A novidade apresentada pelo governo, e que deve ser avaliada como importante, foi a recriação de um órgão voltado ao planejamento e gerenciamento de projetos integrados de infraestrutura, buscando articular e dar uma dimensão sistêmica aos investimentos a serem realizados nos diversos modais de transporte, incluindo a infraestrutura portuária. É a Empresa de Planejamento em Logística, uma estatal que procura conferir capacidade ao Estado em planejar os investimentos nessa área e que inevitavelmente nos faz recordar das antigas funções do extinto Geipot (Grupo Executivo de Integração da Política de Transportes).

Contudo, podemos afirmar que a essência do planejamento a ser feito por essa futura estatal se enquadra dentro das exigências impostas pela hegemonia política de bancos e transnacionais, voltadas a fortalecer uma integração subalterna do país ao mercado externo, procurando aprofundar nosso papel agromineral exportador, dependente da importação de capitais e tecnologia, e refém das decisões de corporações multinacionais, sobre o que produzir e como fazê-lo.

É esse modelo que explica a propalada incapacidade do próprio Estado de alavancar investimentos, tanto na área de infraestrutura, quanto na esfera social.
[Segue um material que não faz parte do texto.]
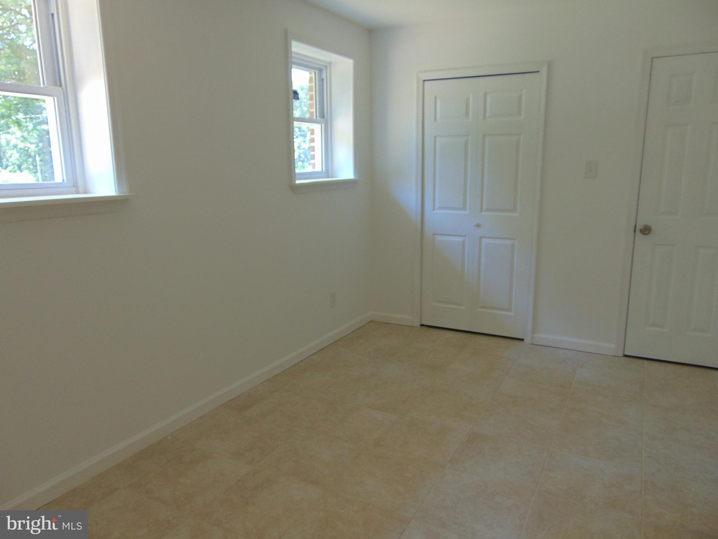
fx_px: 519
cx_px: 359
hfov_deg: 69.4
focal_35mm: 25
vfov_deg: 54.9
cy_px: 270
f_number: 3
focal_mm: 4.5
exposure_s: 1/30
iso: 100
O acelerado processo de abertura do país, combinado com as mudanças constitucionais realizadas nos anos 90 e a fragilização e deterioração das estruturas do Estado brasileiro, nas áreas de planejamento e execução operativa, nos deixa muito vulneráveis.

Além disso, sob o ponto de vista orçamentário, quase 50% do Orçamento Geral da União encontra-se comprometido com o pagamento de despesas financeiras de uma dívida pública que sobe continuamente, apesar das garantias oferecidas aos credores, sob a forma de um superávit primário irresponsável.
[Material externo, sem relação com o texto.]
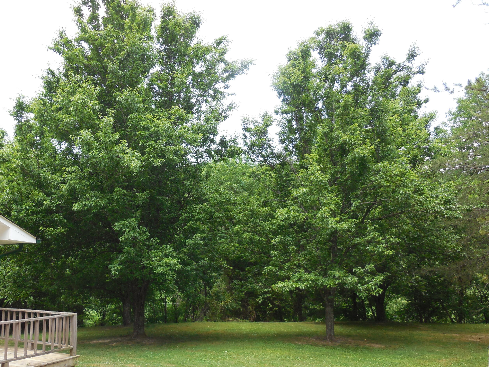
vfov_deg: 46.7
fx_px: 424
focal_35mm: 30
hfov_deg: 59.5
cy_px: 210
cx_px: 199
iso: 125
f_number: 3.1
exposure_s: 1/250
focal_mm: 4.5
Com relação aos recursos financeiros disponíveis, observamos que novamente é o sempre presente BNDES, agora turbinado não somente pelas verbas do FAT – Fundo de Amparo ao Trabalhador -, mas também por injeções de recursos do Tesouro Nacional, que estará financiando, a juros subsidiados, o investimento “privado”, incluindo empresas estrangeiras. Não satisfeito, o governo pretende, também, desonerar a folha de pagamentos à Previdência Social dos setores de transporte aéreo e de carga, navegação de cabotagem, transporte marítimo, navegação de apoio marítimo e portuário, e manutenção e reparação de aeronaves, motores e componentes.

Porém, o que viabiliza essa verdadeira ditadura do capital e seu pleno domínio político sobre o Estado brasileiro é a mudança de posição política de vários atores, como o próprio PT e a CUT. Com relação a essa central sindical, seus principais dirigentes estiveram reunidos no Palácio do Planalto, no próprio dia do anúncio dessas novas privatizações, com representantes do governo. Ponderando apenas a necessidade de garantias de emprego e salários aos trabalhadores, o presidente da entidade, Vagner Freitas, considerou as medidas anunciadas como positivas.

Em um quadro como esse, e com muito pesar, reconheço que quem melhor definiu a natureza das decisões do governo foi o sempre presente e diligente defensor de seus interesses, Eike Batista. Para ele, o pacote de medidas é um “kit felicidade”. Para ele e os seus.